Memorias del Marqués de Bradomín

YA EL TROPEL de centauros nadaba por el centro del Tixul, cuando un cocodrilo que en la otra orilla parecía sumido en éxtasis, entró lentamente en el agua y desapareció… No quise hacer más larga espera en la playa, y halagando el cuello de mi caballo, le fui metiendo en la laguna paso a paso. Cuando tuvo el agua a la cincha comenzó a nadar, y casi al mismo tiempo me reconocí cercado por un copo fantástico de ojos redondos, amarillentos, nebulosos, que aparecían solos a flor de agua… ¡Aquellos ojos me miraban, estaban fijos en mí!… Confieso que en tal momento sentí el frío y el estremecimiento del miedo. El sol hallábase en el ocaso, y como yo lo llevaba de frente, me hería y casi me cegaba, de suerte que para esquivarle érame forzoso contemplar las mudas ondas del Tixul, aun cuando me daba vértigo aquel poder de los caimanes para no dejar fuera del agua más que los ojos de monstruos, ojos sin párpados, que unas veces giran en todos sentidos y otras se fijan con una mirada estacionaria… Hasta que el caballo volvió a cobrar tierra bajo el casco, lanzándose seguro hacia la orilla, no respiré sin zozobra. Mi gente esperaba tendida a lo largo, corriendo y caracoleando. Nos reunimos y continuamos la ruta a través de los negros arenales.

Se puso el sol entre presagios de tormenta. El terral soplaba con furia, removiendo y aventando las arenas, como si quisiese tomar posesión de aquel páramo inmenso todo el día letargado por el calor. Espoleamos los caballos y corrimos contra el viento y el polvo. Ante nosotros se extendían las dunas en la indecisión del crepúsculo desolado y triste, agitado por las ráfagas apocalípticas de un ciclón. Casi rasando la tierra pasaban bandadas de buitres con revoloteo tardo, fatigado e incierto. Cerró la noche y a lo lejos vimos llamear muchas hogueras. De tiempo en tiempo un relámpago rasgaba el horizonte y las dunas aparecían solitarias y lívidas. Empezaron a caer gruesas gotas de agua. Los caballos sacudían las orejas y temblaban como calenturientos. Las hogueras, atormentadas por el huracán, se agitaban de improviso o menguaban hasta desaparecer. Los relámpagos, cada vez más frecuentes, dejaban en los ojos la visión temblorosa y fugaz del paraje inhospito. Nuestros caballos con las crines al viento, lanzaban relinchos de espanto y procuraban orientarse, buscándose en la oscuridad de la noche bajo el aguacero. La luz caótica de los relámpagos, daba a la yerma vastedad el aspecto de esos parajes quiméricos de las leyendas penitentes: Desiertos de cenizas y arenales sin fin que rodean el Infierno.

Guiándonos por las hogueras, llegamos a un gran raso de yerba donde cabeceaban, sacudidos por el viento, algunos cocoteros desgreñados, enanos y salvajes. El aguacero había cesado repentinamente y la tormenta parecía ya muy lejana. Dos o tres perros salieron ladrando a nuestro encuentro, y en la lejanía otros ladridos respondieron a los suyos. Vimos en torno de la lumbre agitarse y vagar figuras de mal agüero: Rostros negros y dientes blancos que las llamas iluminaban.

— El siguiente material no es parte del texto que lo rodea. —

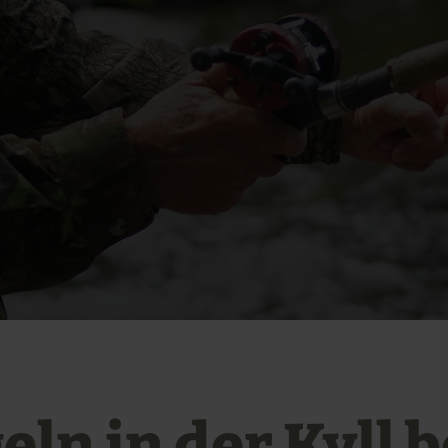
ln in der Kyll b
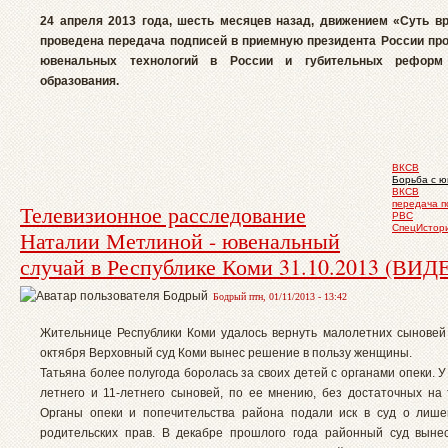
24 апреля 2013 года, шесть месяцев назад, движением «Суть в
проведена передача подписей в приемную президента России пр
ювенальных технологий в России и губительных реформ 
образования.
ВКСВ
Борьба с 
ВКСВ
передача п
Телевизионное расследование
РВС
СпецИстор
Наталии Метлиной - ювенальный
случай в Республике Коми 31.10.2013 (ВИД
Бодрый птн, 01/11/2013 - 13:42
Жительнице Республики Коми удалось вернуть малолетних сыновей 
октября Верховный суд Коми вынес решение в пользу женщины.
Татьяна более полугода боролась за своих детей с органами опеки. У
летнего и 11-летнего сыновей, по ее мнению, без достаточных на 
Органы опеки и попечительства района подали иск в суд о лиш
родительских прав. В декабре прошлого года районный суд вын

Nos hallábamos en un campo de jarochos, mitad bandoleros y mitad pastores, que conducían numerosos rebaños a las ferias de Grijalba.

Al vernos llegar galopando en tropel, de todas partes acudían hombres negros y canes famélicos: Los hombres tenían la esbeltez que da el desierto y actitudes de reyes bárbaros magníficas, sanguinarias… En el cielo la luna, enlutada como viuda ideal, dejaba caer la tenue sonrisa de su luz sobre la ruda y aulladora tribu. A veces entre el vigilante ladrido de los canes y el áspero vocear del pastoreo errante, percibíase el estremecimiento de las ovejas, y llegaban hasta nosotros ráfagas de establo, campesinas y robustas como un aliento de vida primitiva. Sonaban las esquilas con ingrávido campanilleo, ardían en las fogatas haces de olorosos rastrojos, y el humo subía blanco, feliz y cargado de aromas, como el humo de los rústicos y patriarcales sacrificios.